16 heures, ambassade de France
Evacuer Beyrouth !
Dans une grande pièce de l’ambassade, les standardistes de la cellule de crise notent les noms et adresses de ceux qui veulent fuir la guerre. Ils sont 17 000 Français et Franco-Libanais. 2 000 se sont déjà inscrits. Il s’agit de les transférer par ferry jusqu’à Larnaka à Chypre. Et les Français coincés au Sud ? Ce sera plus difficile. Il y a plus de vingt ans, quand les Syriens assiégeaient et bombardaient la ville tenue par le général Aoun, les Libanais arrivaient à fuir, de nuit, à partir de criques rocheuses au nord de Jounieh, en prenant des chaloupes qui les conduisaient à un chalutier puis à un grand ferry blanc, posté à la limite des eaux internationales.

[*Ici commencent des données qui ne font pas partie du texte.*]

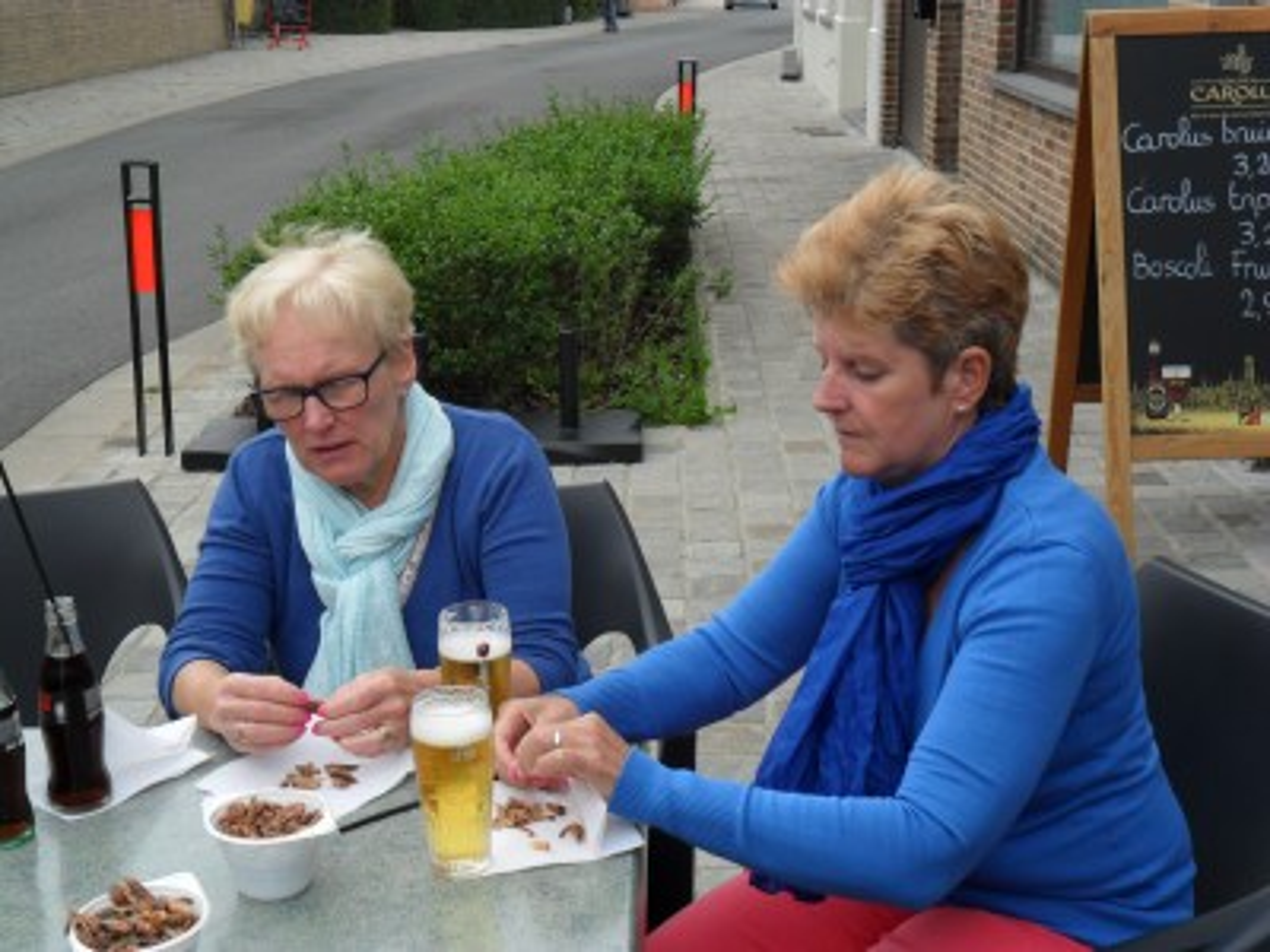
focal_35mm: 52
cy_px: 476
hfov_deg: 36.8
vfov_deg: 28.0
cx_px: 635
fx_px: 1908
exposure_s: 1/180
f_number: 5
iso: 100
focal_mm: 9.3
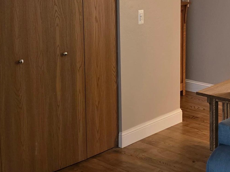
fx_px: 472
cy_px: 35
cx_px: 146
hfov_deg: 27.3
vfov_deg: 20.5
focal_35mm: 71
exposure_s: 1/120
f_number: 1.7
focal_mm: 6.3
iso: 800
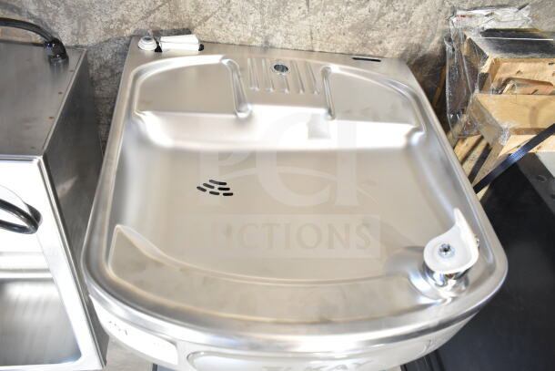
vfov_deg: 48.0
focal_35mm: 27
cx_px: 278
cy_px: 186
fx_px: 416
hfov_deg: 67.4
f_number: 4
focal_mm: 18
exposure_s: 1/60
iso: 1600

Ceux qui ont pris le dernier chalutier se rappellent la lune trop forte, les canons du port, les cris des enfants sur le pont et les obus qui tombaient de part et d’autre du navire obligé de zigzaguer à grands coups de barre. L’histoire et les adversaires sont différents. Dès le lendemain, l’évacuation commencera. Cette fois en sécurité.

Nuit de dimanche à lundi
Raids d’Israël, roquettes du Hezbollah, Nasrallah menace
Avec la fatigue et le manque de sommeil, les nuits et les jours commencent à se ressembler. Des dizaines de raids, près de 200 tués, 400 blessés, un bilan provisoire et partiel. Tout à l’heure, on a vu apparaître le leader du Hezbollah sur la chaîne de télévision Al-Manar. Il parlait comme un chef d’Etat, un chef de guerre, sûr de son armée de combattants et de ses 12 000 roquettes. La dernière fois qu’il est apparu à l’écran, il a annoncé, en direct, une « surprise », la destruction imminente d’une corvette israélienne, un navire de guerre sophistiqué qui croisait et bombardait à 15 kilomètres de la côte. Et il a invité la population à voir par elle-même… «On s’est précipité sur les toits et on a vu les éclairs des leurres au loin», dit Doha. Puis la télé a retransmis les images du navire, touché par un missile iranien à longue portée. Ce soir, Nasrallah s’est contenté, sans surprise, d’affirmer que le combat allait continuer et que le Hezbollah allait désormais «utiliser tous les moyens». Au jeu de la surenchère, les deux parties sont rarement en retard. Pour Doha la Libanaise qui croyait à la paix, c’est le retour du cauchemar.